California Cracks Down on Independent Contractor Status in Gig Economy
On September 18, 2019, California Governor Gavin Newsom signed Assembly Bill 5 into law, making it more difficult for companies to automatically label freelance rideshare drivers, delivery drivers, writers, and other workers in the gig economy as independent contractors.
Instead, starting January 1, 2020, companies will be required to use the “ABC” test and classify workers as employees if all three of these criteria are met:
a) they perform tasks under the company’s control
b) their work is integral to the company’s business
c) they do not have independent enterprises in that trade or field
The law is significant, as CBS News estimates that up to 1.5 million Californians could be covered. California workers who are classified as employees may be entitled to benefits such as paid sick and family leave, minimum wage, unemployment insurance, and workers’ compensation that they would not be entitled to if they were classified as independent contractors.
Moreover, workers must be employees to unionize, and Gov. Newsom has already announced that “[a] next step is creating pathways for more workers to form a union, collectively bargain to earn more, and have a stronger voice at work.”
While the law is scheduled to go into effect in less than three months, it still is not entirely clear which workers will be covered. Employers in some industries (including workers in the medical field, artists, photojournalists, and veterinarians) have already won exemptions from the law, and other industries such as ride share companies are reportedly considering seeking ballot initiatives to create new categories of workers that would not be affected by the law.

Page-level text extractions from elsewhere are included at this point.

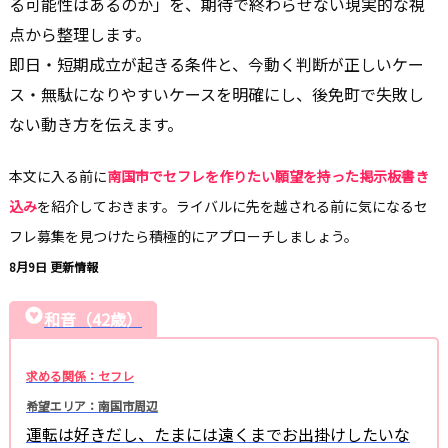
る可能性はあるのか」を、期待で終わらせない現実的な視
点から整理します。
即日・短期成立が起きる条件と、今動く判断が正しいケー
ス・無駄になりやすいケースを明確にし、後免町で失敗し
ない動き方を伝えます。
本文に入る前に
南国市でセフレを作りたい願望を持った掲示板書き
込み
を紹介しておきます。ライバルに先を越される前に気になるセ
フレ募集を見つけたら積極的にアプローチしましょう。
8月9日 更新情報
和音（42歳）
求める関係：セフレ
希望エリア：南国市周辺
運転は好きだし、たまには遠くまでお出掛けしたいな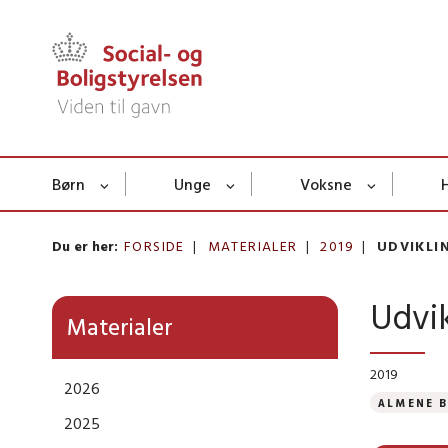
Børn
Unge
Voksne
Du er her:
FORSIDE
MATERIALER
2019
UDVIKLI
Udvik
Materialer
2019
2026
ALMENE 
2025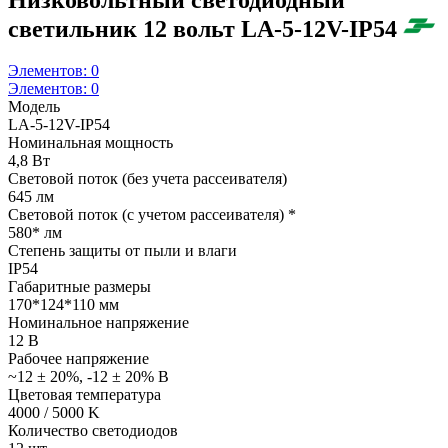
светильник 12 вольт LA-5-12V-IP54
Элементов:
0
Элементов:
0
Модель
LA-5-12V-IP54
Номинальная мощность
4,8 Вт
Световой поток (без учета рассеивателя)
645 лм
Световой поток (с учетом рассеивателя) *
580* лм
Степень защиты от пыли и влаги
IP54
Габаритные размеры
170*124*110 мм
Номинальное напряжение
12 В
Рабочее напряжение
~12 ± 20%, -12 ± 20% В
Цветовая температура
4000 / 5000 K
Количество светодиодов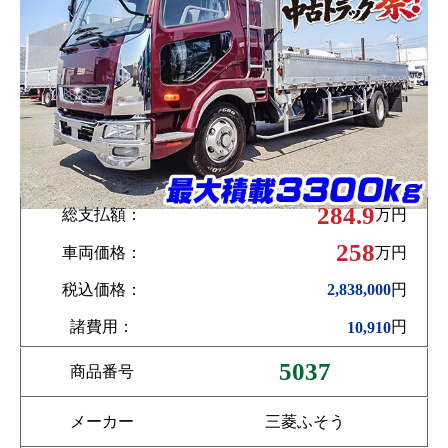
284.9
総支払額：
万円
258
車両価格：
万円
税込価格：
円
2,838,000
諸費用：
円
10,910
5037
商品番号
メーカー
三菱ふそう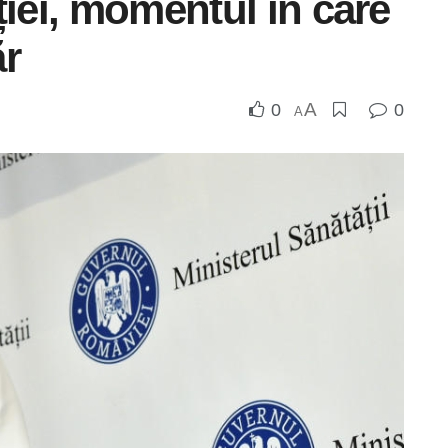
ției, momentul în care
ăr
A
0
0
A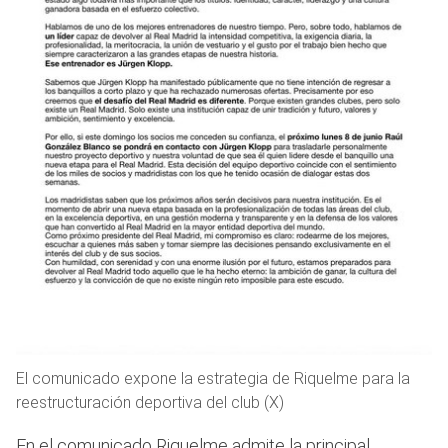
El comunicado expone la estrategia de Riquelme para la
reestructuración deportiva del club (X)
En el comunicado Riquelme admite la principal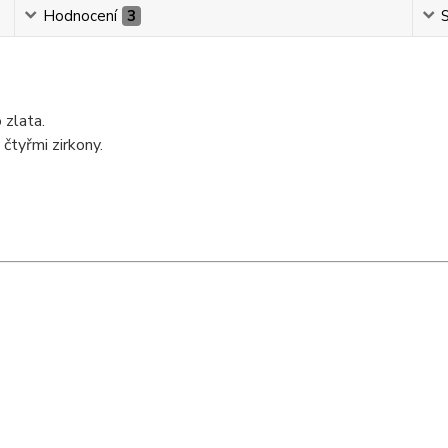
Hodnocení
3
S
 zlata.
čtyřmi zirkony.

Moreover, even if a worker is not automatically exempted from coverage under the new law, that worker still must establish employee status under the ABC test, adopted in the Dynamex decision by the California Supreme Court last year. While more liberal than the traditional independent contractor test, Dynamex does involve a fact-specific inquiry for each individual.
California employers would be wise to consider their workers’ roles in their businesses now so they are prepared for the law to go into effect in 2020.